Louis Mc Duff a écrit : mer. 27 juin 2018 15:40
Bonjour Si vis pacem
Dans le
lien suivant d’un livre de l’abbé Vacandard, je m’explique mal l’opposition qu’il semble y avoir entre la position de saint Raymond de Pennafort et saint Thomas d’Aquin et le commentaire qu’en fait l’abbé Vacandard, alors aumônier du lycée de Rouen.
Merci d’avance,
Bien à vous.
Ave Louis,
Il n’y a pas d’
opposition de
“position” de saint Raymond de Pennafort et saint Thomas d’Aquin.
Le premier, sur la demande expresse du Pape Grégoire IX, a réuni en un seul volume, nommé “
Décrétales”, les lois, décrets, dispositions des Papes et Conciles antérieurs concernant la législation de l’Eglise, qui étaient jusque là dispersés en chaque document antérieur. Cela a constitué comme le premier ouvrage de corps de lois ecclésiastiques, qui a été comme un ancêtre et une des sources principales du Code de Droit Canon.
Le second Saint, venant peu après, oeuvre à démontrer la justesse de nouvelles dispositions et lois prises, au moment de la fondation de l’Inquisition, contre les hérétiques dits, selon les régions, Cathares, Albigeois, Patarins, Vaudois.
Quelle est la motivation de ces lois nouvelles plus sévères que les antérieures ? Le fléau social très violent qu’a constitué alors le terrorisme cathare, usant de toutes sortes d’intimidations allant jusqu’aux assassinats.
Ont été notamment ainsi assassinés le légat du Pape s’évertuant à régler cela d’abord pacifiquement, et l’inquisiteur Saint Pierre de Vérone, lui-même issu d’une famille infestée par le catharisme sous la pression de son oncle paternel.
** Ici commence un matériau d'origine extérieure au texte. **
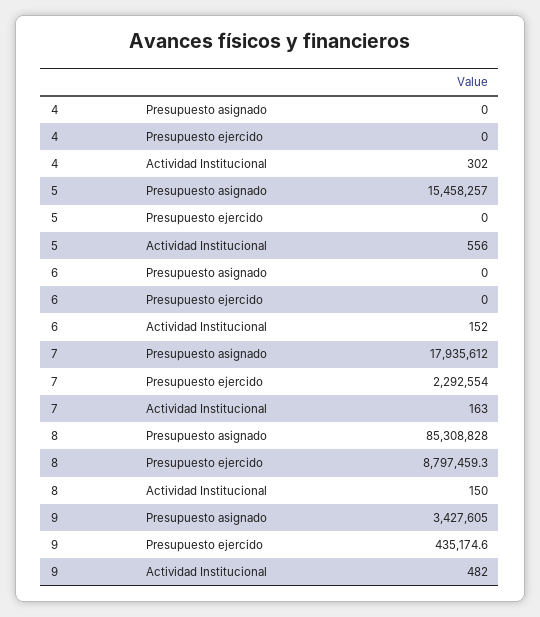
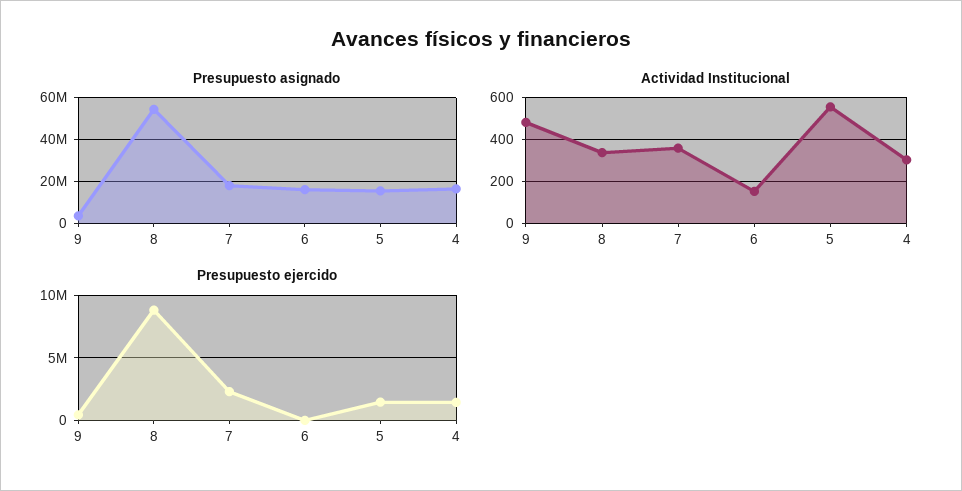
  {
    "Presupuesto asignado": {
-     "4": 0,
+     "4": 15000000,
      "5": 15458257,
-     "6": 0,
+     "6": 15000000,
      "7": 17935612,
-     "8": 85308828,
+     "8": 55000000,
      "9": 3427605
    },
    "Presupuesto ejercido": {
-     "4": 0,
+     "4": 1500000,
-     "5": 0,
+     "5": 1500000,
      "6": 0,
      "7": 2292554,
      "8": 8797459.3,
      "9": 435174.6
    },
    "Actividad Institucional": {
      "4": 302,
      "5": 556,
      "6": 152,
-     "7": 163,
+     "7": 350,
-     "8": 150,
+     "8": 350,
      "9": 482
    }
  }

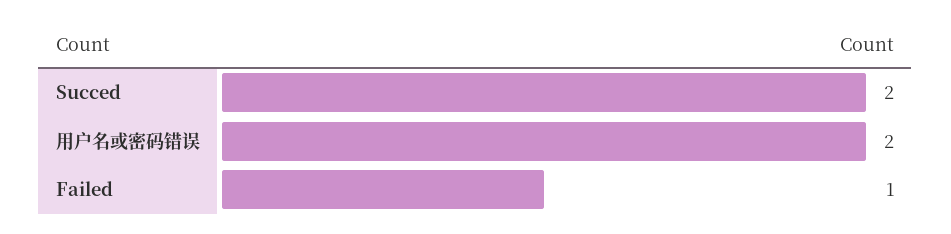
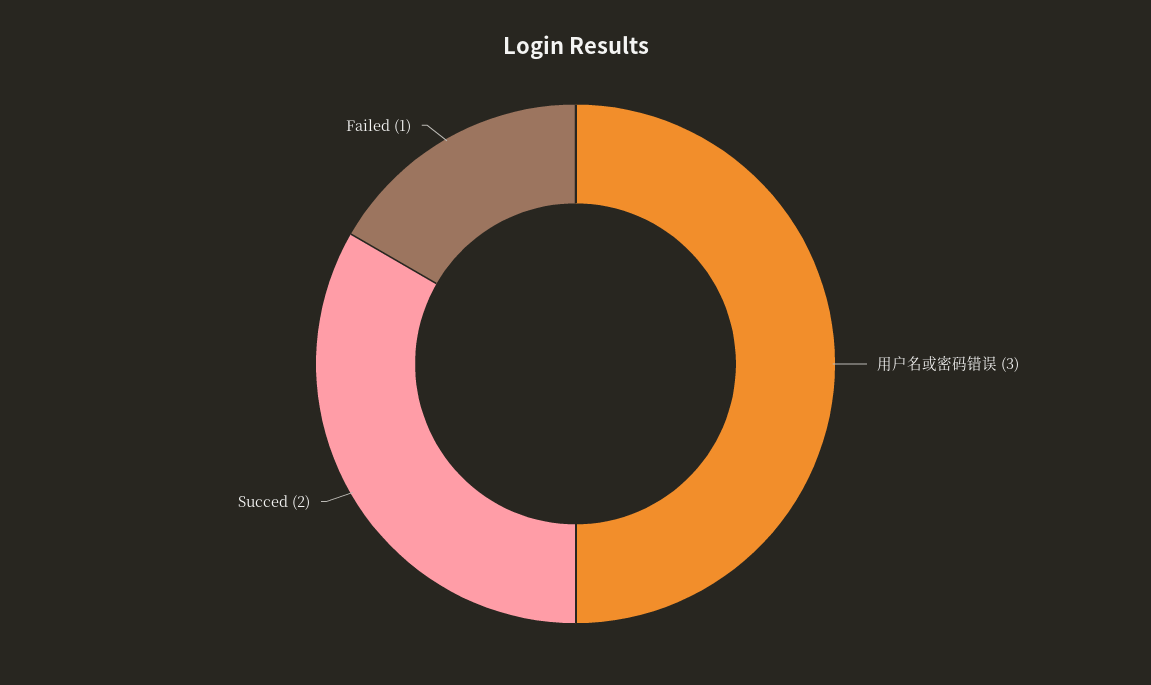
  {
    "Succed": 2,
-   "用户名或密码错误": 2,
+   "用户名或密码错误": 3,
    "Failed": 1
  }

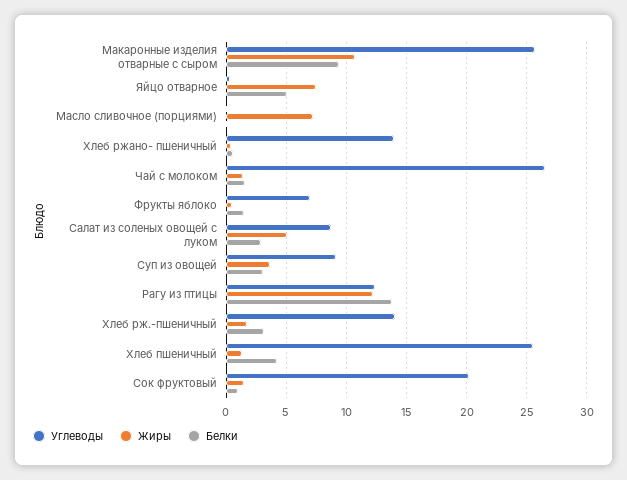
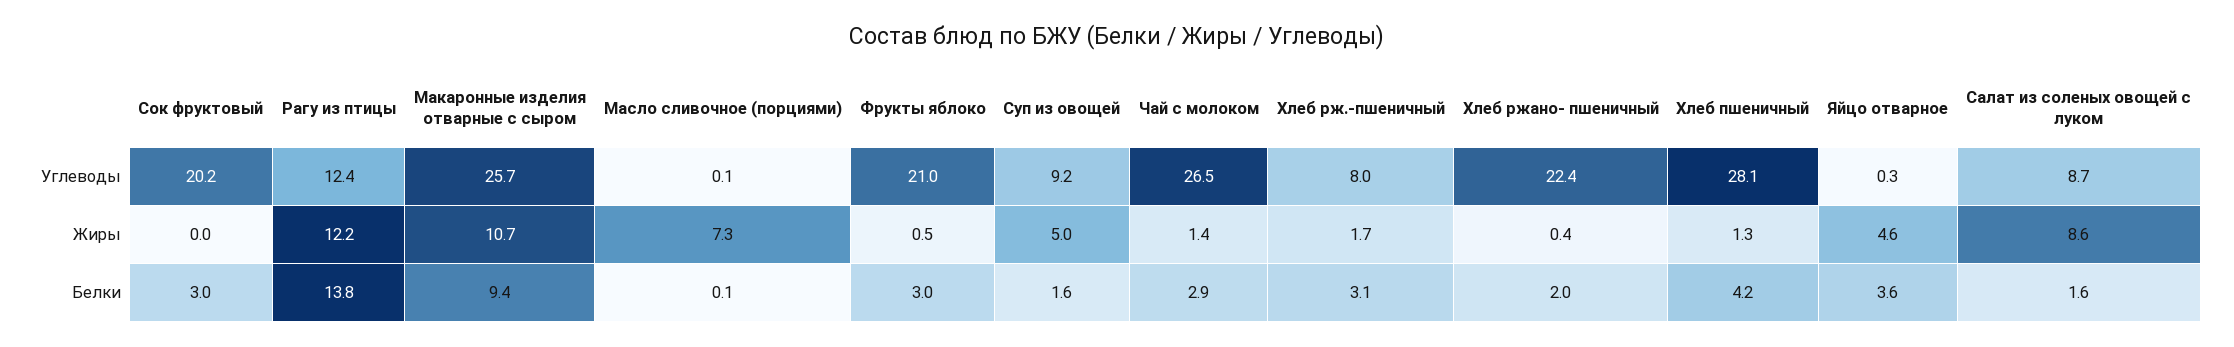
  {
    "Углеводы": {
      "Макаронные изделия отварные с сыром": 25.7,
      "Яйцо отварное": 0.3,
      "Масло сливочное (порциями)": 0.1,
-     "Хлеб ржано- пшеничный": 14,
+     "Хлеб ржано- пшеничный": 22.4,
      "Чай с молоком": 26.5,
-     "Фрукты яблоко": 7,
+     "Фрукты яблоко": 21,
      "Салат из соленых овощей с луком": 8.7,
      "Суп из овощей": 9.2,
      "Рагу из птицы": 12.4,
-     "Хлеб рж.-пшеничный": 14,
+     "Хлеб рж.-пшеничный": 8,
-     "Хлеб пшеничный": 25.5,
+     "Хлеб пшеничный": 28.1,
      "Сок фруктовый": 20.2
    },
    "Жиры": {
      "Макаронные изделия отварные с сыром": 10.7,
-     "Яйцо отварное": 7.5,
+     "Яйцо отварное": 4.6,
      "Масло сливочное (порциями)": 7.3,
      "Хлеб ржано- пшеничный": 0.4,
      "Чай с молоком": 1.4,
      "Фрукты яблоко": 0.5,
-     "Салат из соленых овощей с луком": 5,
+     "Салат из соленых овощей с луком": 8.6,
-     "Суп из овощей": 3.5,
+     "Суп из овощей": 5,
      "Рагу из птицы": 12.2,
      "Хлеб рж.-пшеничный": 1.7,
      "Хлеб пшеничный": 1.3,
-     "Сок фруктовый": 1.5
+     "Сок фруктовый": 0
    },
    "Белки": {
      "Макаронные изделия отварные с сыром": 9.4,
-     "Яйцо отварное": 5,
+     "Яйцо отварное": 3.6,
      "Масло сливочное (порциями)": 0.1,
-     "Хлеб ржано- пшеничный": 0.5,
+     "Хлеб ржано- пшеничный": 2,
-     "Чай с молоком": 1.5,
+     "Чай с молоком": 2.9,
-     "Фрукты яблоко": 1.5,
+     "Фрукты яблоко": 3,
-     "Салат из соленых овощей с луком": 3,
+     "Салат из соленых овощей с луком": 1.6,
-     "Суп из овощей": 3,
+     "Суп из овощей": 1.6,
      "Рагу из птицы": 13.8,
      "Хлеб рж.-пшеничный": 3.1,
      "Хлеб пшеничный": 4.2,
-     "Сок фруктовый": 1
+     "Сок фруктовый": 3
    }
  }

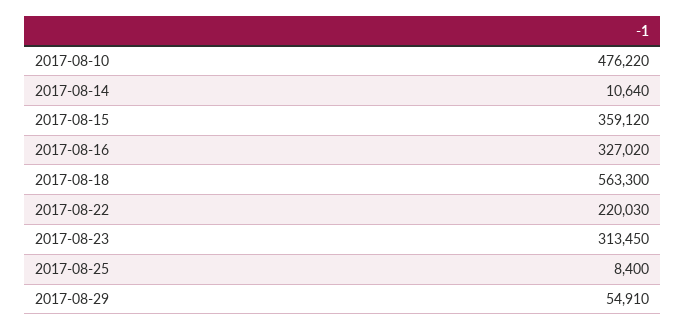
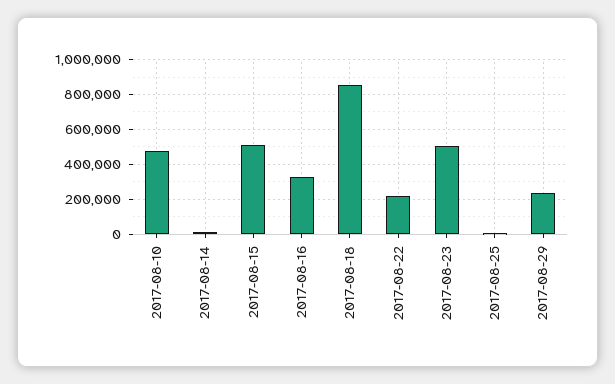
  {
    "2017-08-10": 476220,
    "2017-08-14": 10640,
-   "2017-08-15": 359120,
+   "2017-08-15": 500000,
    "2017-08-16": 327020,
-   "2017-08-18": 563300,
+   "2017-08-18": 850000,
    "2017-08-22": 220030,
-   "2017-08-23": 313450,
+   "2017-08-23": 500000,
    "2017-08-25": 8400,
-   "2017-08-29": 54910
+   "2017-08-29": 250000
  }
Comme il les connaissait, eux et leurs méthodes, comme de l’intérieur, il était d’autant plus efficace à leur encontre. La lecture de sa vie, est une des meilleures façons de saisir le contexte dans lequel est né l’Inquisition, comme instrument de défense publique contre le terrorisme cathare.
Celui-ci s’est prolongé subrepticement jusqu’au XIXe S., puisqu’on trouve, en la vie de Saint Jean Bosco, plusieurs tentatives d’assassinat à son encontre de la part des Vaudois dont il réfutait efficacement la doctrine en ses écrits, notamment sous forme de romans, où il exposait sous forme de dialogue entre plusieurs personnes les objections hérétiques et les réponses catholiques.
L’Inquisition a été limitée tant dans le temps que dans les lieux. Elle n’est qu’une oeuvre publique de défense contre le violent terrorisme d’hérétiques particulièrement virulents et dangereux par leurs méthodes de graves intimidations. La peine capitale n’était prononcée que lorsque les autres peines s’avéraient inefficaces. Il y en a eu moins en toute la brève histoire de l’Inquisition qu’en une seule année à Genève sous Calvin.
Dans le n° 44 de la revue
Sub Tuum Praesidium, où se trouve traité de l’usage légitime de la force en certains contextes pour la défense de la Foi, Saint Augustin est longuement cité. Il explique lui-même comment sa pensée a évolué à ce sujet, après avoir eu à faire avec le terrorisme des
circoncellions donatistes, qui eux aussi, comme les cathares, n’hésitaient pas à tuer et assassiner.
Quant à l’auteur que vous citez, qui prétend faire la leçon à Saint Thomas et affirme évidemment sans démontrer que l’argumentation du Docteur Commun de l’Eglise serait bien faible en la matière, ce sont ses arguties qui ne tiennent pas.
Il se demande, par exemple, ce qu’a pu penser tel Patarin contre de telles mesures et telle justification ; sans songer que lesdits Patarins n’hésitaient pas, eux, à tuer et assassiner. Il déraisonne, donc, hors contexte.
Et comme le disait une réflexion courante de bon sens : -
M. Les assassins ! Vous êtes contre la peine de mort !!?? Commencez donc les premiers à ne pas tuer.